● **Consigne A**: Transcrivez mot pour mot et en entier le texte sur les Peuls qui suit.

● **Extrait choisi**:
# # # # # # #

Les Peuls – aussi appelés Fulani, Fulbé ou Fellata selon les régions – constituent l’un des groupes ethniques les plus étendus d’Afrique de l’Ouest et centrale. Réputés pour leur tradition pastorale et leur sens aigu de l’organisation sociale, ils ont développé, au fil des siècles, des formes d’habitat adaptées à leur mode de vie mobile ou semi-sédentaire. Les maisons peules témoignent d’un savoir-faire spécifique, où chaque détail répond à des impératifs environnementaux, sociaux et économiques.
Identité, répartition et appellations du peuple peul
Le peuple peul, également connu sous les noms de Foulani, Fula ou Fulbé, est l’un des plus grands groupes ethniques d’Afrique subsaharienne. Répartis sur une vaste étendue géographique allant du Sénégal au Tchad, les Peuls sont présents dans une quinzaine de pays d’Afrique de l’Ouest et du Centre. Leur population est estimée à plus de 40 millions de personnes.

# # # # # # #

● **Données fournies**:
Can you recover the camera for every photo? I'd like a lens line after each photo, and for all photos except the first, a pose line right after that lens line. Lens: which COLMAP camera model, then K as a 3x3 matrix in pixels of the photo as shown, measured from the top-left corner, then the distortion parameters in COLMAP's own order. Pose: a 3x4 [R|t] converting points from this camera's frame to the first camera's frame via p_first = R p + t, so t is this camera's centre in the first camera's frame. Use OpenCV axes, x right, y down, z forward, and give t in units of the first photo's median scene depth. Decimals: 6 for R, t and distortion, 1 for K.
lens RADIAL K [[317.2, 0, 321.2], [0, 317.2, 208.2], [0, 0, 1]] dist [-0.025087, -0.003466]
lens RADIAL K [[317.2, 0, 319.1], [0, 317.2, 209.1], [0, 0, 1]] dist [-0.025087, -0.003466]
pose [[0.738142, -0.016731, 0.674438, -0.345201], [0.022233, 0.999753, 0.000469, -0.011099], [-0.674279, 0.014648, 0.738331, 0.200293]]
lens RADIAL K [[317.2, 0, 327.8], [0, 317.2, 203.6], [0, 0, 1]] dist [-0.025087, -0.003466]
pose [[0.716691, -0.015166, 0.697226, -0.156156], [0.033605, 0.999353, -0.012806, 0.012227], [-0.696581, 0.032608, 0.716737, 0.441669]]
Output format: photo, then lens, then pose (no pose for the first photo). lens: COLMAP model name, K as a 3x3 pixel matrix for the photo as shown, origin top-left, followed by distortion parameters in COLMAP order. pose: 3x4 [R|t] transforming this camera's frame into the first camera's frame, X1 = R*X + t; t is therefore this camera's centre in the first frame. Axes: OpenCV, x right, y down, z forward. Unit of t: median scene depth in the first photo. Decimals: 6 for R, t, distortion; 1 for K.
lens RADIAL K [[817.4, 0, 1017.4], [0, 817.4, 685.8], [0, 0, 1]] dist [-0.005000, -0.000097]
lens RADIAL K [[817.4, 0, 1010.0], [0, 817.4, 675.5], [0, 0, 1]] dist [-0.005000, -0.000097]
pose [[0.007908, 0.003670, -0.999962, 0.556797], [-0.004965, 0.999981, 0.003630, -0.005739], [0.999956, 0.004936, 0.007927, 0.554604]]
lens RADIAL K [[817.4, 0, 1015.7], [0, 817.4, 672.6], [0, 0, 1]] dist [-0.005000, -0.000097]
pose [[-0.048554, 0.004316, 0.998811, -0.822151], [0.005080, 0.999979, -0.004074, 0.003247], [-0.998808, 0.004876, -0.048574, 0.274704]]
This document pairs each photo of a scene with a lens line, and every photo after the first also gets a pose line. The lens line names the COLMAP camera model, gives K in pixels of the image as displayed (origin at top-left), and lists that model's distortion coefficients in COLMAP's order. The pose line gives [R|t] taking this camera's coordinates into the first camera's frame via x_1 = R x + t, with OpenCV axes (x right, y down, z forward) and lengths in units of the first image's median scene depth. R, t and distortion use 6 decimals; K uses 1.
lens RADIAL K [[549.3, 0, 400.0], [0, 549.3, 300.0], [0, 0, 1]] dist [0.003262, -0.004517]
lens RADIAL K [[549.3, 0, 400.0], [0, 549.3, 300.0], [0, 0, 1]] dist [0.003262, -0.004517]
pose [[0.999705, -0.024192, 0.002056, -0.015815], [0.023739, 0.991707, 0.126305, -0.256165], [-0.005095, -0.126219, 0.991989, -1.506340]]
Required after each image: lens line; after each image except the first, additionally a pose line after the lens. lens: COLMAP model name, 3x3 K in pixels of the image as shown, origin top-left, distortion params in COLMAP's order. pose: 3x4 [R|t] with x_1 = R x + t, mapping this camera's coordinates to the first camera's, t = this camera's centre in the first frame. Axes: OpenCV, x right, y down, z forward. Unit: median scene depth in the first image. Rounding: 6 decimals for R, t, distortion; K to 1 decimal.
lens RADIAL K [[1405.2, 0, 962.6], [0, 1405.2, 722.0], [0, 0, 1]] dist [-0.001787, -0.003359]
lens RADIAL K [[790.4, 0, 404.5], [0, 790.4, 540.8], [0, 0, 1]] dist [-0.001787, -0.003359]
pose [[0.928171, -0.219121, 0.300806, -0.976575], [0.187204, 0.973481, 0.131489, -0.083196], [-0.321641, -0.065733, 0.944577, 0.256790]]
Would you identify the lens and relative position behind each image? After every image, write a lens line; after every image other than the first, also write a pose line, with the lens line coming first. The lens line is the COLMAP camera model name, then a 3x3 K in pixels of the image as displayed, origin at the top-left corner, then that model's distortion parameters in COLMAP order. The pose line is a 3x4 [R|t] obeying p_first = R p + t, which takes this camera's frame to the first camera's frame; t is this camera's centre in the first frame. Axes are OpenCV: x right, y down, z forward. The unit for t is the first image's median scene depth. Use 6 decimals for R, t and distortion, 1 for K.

# # # # # # #

● **Consigne B**: Exprimez en liste JSON de chaînes, une chaîne par ligne et sans les lignes vides, uniquement les lignes des enregistrements allant de celle qui contient "Required after each" à celle qui contient "540.8], [0, 0, 1]] dist [-0.001787, -0.003359]", ces deux lignes incluses.

● **Résultat A**:
Les Peuls – aussi appelés Fulani, Fulbé ou Fellata selon les régions – constituent l’un des groupes ethniques les plus étendus d’Afrique de l’Ouest et centrale. Réputés pour leur tradition pastorale et leur sens aigu de l’organisation sociale, ils ont développé, au fil des siècles, des formes d’habitat adaptées à leur mode de vie mobile ou semi-sédentaire. Les maisons peules témoignent d’un savoir-faire spécifique, où chaque détail répond à des impératifs environnementaux, sociaux et économiques.
Identité, répartition et appellations du peuple peul
Le peuple peul, également connu sous les noms de Foulani, Fula ou Fulbé, est l’un des plus grands groupes ethniques d’Afrique subsaharienne. Répartis sur une vaste étendue géographique allant du Sénégal au Tchad, les Peuls sont présents dans une quinzaine de pays d’Afrique de l’Ouest et du Centre. Leur population est estimée à plus de 40 millions de personnes.

● **Résultat B**:
[
  "Required after each image: lens line; after each image except the first, additionally a pose line after the lens. lens: COLMAP model name, 3x3 K in pixels of the image as shown, origin top-left, distortion params in COLMAP's order. pose: 3x4 [R|t] with x_1 = R x + t, mapping this camera's coordinates to the first camera's, t = this camera's centre in the first frame. Axes: OpenCV, x right, y down, z forward. Unit: median scene depth in the first image. Rounding: 6 decimals for R, t, distortion; K to 1 decimal.",
  "lens RADIAL K [[1405.2, 0, 962.6], [0, 1405.2, 722.0], [0, 0, 1]] dist [-0.001787, -0.003359]",
  "lens RADIAL K [[790.4, 0, 404.5], [0, 790.4, 540.8], [0, 0, 1]] dist [-0.001787, -0.003359]"
]